Joseph's life vividly reminds us of how important it is to avoid bitterness, resentment and unforgiveness. I have seen how destructive bitterness can be, including the control it has over people who allow it to grow inside them. Bitterness can lead to compulsive obsessive anger as well as to personal isolation. If Joseph had handled life differently, God would have used other means to preserve Israel in order to accomplish his purposes through them, but Joseph may not have been part of it.

I want to be like Joseph, but I haven't been able to figure out how he did it. The ultimate answer is God's "chesed," his steadfast love. But that doesn't mean that Joseph was carried along by God unconsciously. His relationship with God expressed itself in very specific ways. We have glimpses of his behaviour, but that hasn't been sufficient to enable me to understand what was really going on in his heart. But I have just read a book that may shed some light on this issue.

You may be surprised to learn that the book is called The Soul of Baseball: A Road Trip Through Buck O'Neil's America by Joe Posnanski. O'Neil was a most unusual man. He died in 2006 at the age of 94. He was a baseball player, manager, coach, and scout. He was also an African American whose career as a player occurred before Blacks were allowed to play in the Major Leagues. Due to the racial discrimination of those days, special "Negro Leagues" were created so people like O'Neil could play "The National Pastime," as Baseball was called in the United States. Following retirement O'Neil became an ambassador for the Negro Leagues to ensure their place in history and to help raise out of obscurity some of the greatest ball players of all time.

It is difficult for many of us to fully understand the injustices Buck O'Neil endured and witnessed. And yet, like Joseph, he didn't allow bitterness to take hold. As I was completing the book, what helped him be that way became clear to me. It may have been the same thing that helped Joseph as well.

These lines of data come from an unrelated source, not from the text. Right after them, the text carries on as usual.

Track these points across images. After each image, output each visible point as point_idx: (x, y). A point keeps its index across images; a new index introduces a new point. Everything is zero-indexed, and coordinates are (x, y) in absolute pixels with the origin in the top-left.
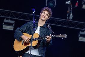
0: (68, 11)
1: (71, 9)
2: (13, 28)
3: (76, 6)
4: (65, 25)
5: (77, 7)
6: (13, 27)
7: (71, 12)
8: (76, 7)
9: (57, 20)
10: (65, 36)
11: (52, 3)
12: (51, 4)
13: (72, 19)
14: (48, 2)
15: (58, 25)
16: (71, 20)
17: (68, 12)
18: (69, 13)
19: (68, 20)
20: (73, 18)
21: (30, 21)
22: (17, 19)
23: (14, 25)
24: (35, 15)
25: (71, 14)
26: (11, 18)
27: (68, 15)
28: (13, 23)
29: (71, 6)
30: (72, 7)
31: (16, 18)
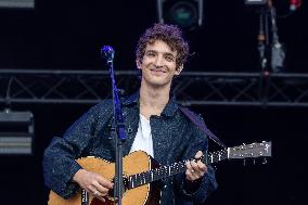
0: (262, 32)
1: (273, 21)
2: (29, 144)
3: (293, 7)
4: (257, 99)
5: (297, 9)
6: (29, 140)
7: (275, 36)
8: (294, 12)
9: (220, 80)
10: (265, 148)
11: (187, 9)
12: (183, 15)
13: (284, 68)
14: (166, 7)
15: (225, 103)
16: (281, 69)
17: (262, 38)
18: (264, 42)
19: (267, 73)
20: (286, 61)
21: (99, 100)
22: (43, 100)
23: (31, 129)
24: (117, 73)
25: (278, 46)
26: (14, 100)
27: (262, 54)
28: (27, 119)
29: (273, 11)
30: (278, 13)
31: (35, 100)
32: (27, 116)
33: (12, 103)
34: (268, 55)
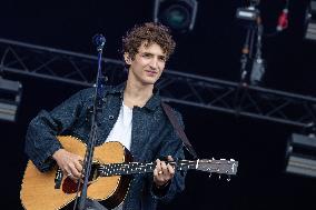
0: (247, 46)
1: (259, 38)
2: (14, 112)
3: (280, 28)
4: (232, 107)
5: (284, 30)
6: (14, 108)
7: (259, 52)
8: (280, 32)
9: (201, 84)
11: (182, 12)
12: (176, 17)
13: (262, 83)
14: (163, 7)
15: (202, 105)
16: (259, 83)
17: (246, 51)
18: (247, 55)
19: (245, 85)
20: (264, 77)
21: (85, 83)
22: (34, 74)
23: (18, 99)
24: (106, 60)
25: (260, 61)
26: (6, 69)
27: (244, 66)
28: (16, 89)
29: (260, 29)
30: (265, 31)
31: (26, 72)
32: (16, 86)
33: (5, 72)
34: (249, 68)
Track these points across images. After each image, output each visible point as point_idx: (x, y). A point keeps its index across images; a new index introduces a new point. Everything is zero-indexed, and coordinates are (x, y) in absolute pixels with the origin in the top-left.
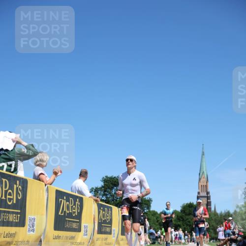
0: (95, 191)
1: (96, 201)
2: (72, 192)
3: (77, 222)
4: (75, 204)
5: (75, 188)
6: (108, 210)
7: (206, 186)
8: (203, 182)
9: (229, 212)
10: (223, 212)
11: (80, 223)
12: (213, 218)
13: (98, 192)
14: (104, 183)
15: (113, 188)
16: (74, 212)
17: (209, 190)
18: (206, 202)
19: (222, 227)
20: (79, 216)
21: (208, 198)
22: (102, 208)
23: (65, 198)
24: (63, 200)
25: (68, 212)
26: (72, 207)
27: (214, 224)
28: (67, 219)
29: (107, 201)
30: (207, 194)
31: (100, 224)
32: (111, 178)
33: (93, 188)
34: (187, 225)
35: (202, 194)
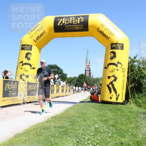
7: (89, 66)
8: (88, 64)
9: (98, 78)
12: (92, 80)
18: (89, 73)
21: (90, 71)
27: (92, 83)
32: (51, 65)
34: (81, 83)
35: (87, 69)
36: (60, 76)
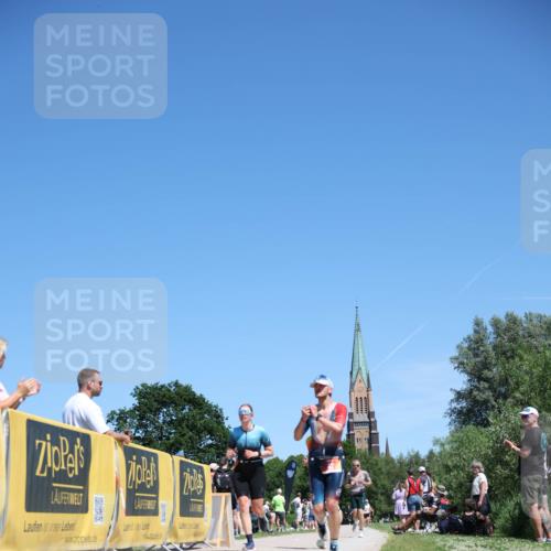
0: (119, 419)
1: (121, 441)
2: (64, 422)
3: (78, 491)
4: (72, 451)
5: (73, 413)
6: (149, 461)
7: (367, 399)
8: (359, 391)
9: (417, 455)
10: (405, 455)
11: (85, 492)
12: (384, 470)
13: (125, 421)
14: (139, 399)
15: (159, 410)
16: (71, 469)
17: (374, 407)
18: (367, 436)
19: (404, 490)
20: (83, 477)
21: (371, 425)
22: (134, 458)
23: (48, 437)
24: (44, 443)
25: (57, 469)
26: (66, 457)
27: (386, 482)
28: (55, 485)
29: (147, 442)
30: (369, 417)
31: (130, 494)
32: (154, 388)
33: (113, 412)
35: (358, 418)
36: (210, 446)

First, Buck O'Neil didn't let others define life for him. He would never accept how others justified their bitterness. More importantly, he didn't let his own circumstances define his life. Instead of wallowing in disappointment and hurt, he determined that he would focus on the positive and seek to be a blessing. Even in the face of great difficulty, he decided that life was a good thing and should always be cherished as such. More than that, he purposely helped others to do the same. He wasn't always successful, but often was. I can't say for sure what made him this way, except that he recognized how destructive bitterness was and made a concerted effort to avoid it at all costs.

Buck O'Neil's life helps me to see Joseph more clearly, who also rose above his circumstances, not allowing them to define his life. While not denying the ill intent of his brothers and others, he really believed that God retained ultimate control of his life.

Buck O'Neil puts me to shame as does Joseph. But I will continue to pray that God helps me to look at life with their perspective, because while I might feel the pull of bitterness at times, their example is the right one; one most worthy to follow.

The new (renewed) covenant confirms this:

Heb 12:14-16

14 Pursue peace with all people, and holiness, without which no one will see the

Lord:

15 looking carefully lest anyone fall short of the grace of God; lest any root of

bitterness springing up cause trouble, and by this many become defiled;

16 lest there be any fornicator or profane person like Esau,

Bitterness, anger, resentment and unforgiveness are incredibly damaging emotions.

Yeshua said in Matt 3:10, that “the axe is already laid at the root of the trees; therefore, every tree that does not bear good fruit is cut down and thrown into the fire.” Harbouring these destructive and negative emotions can never bear fruit to the glory of God and the extension of His Kingdom!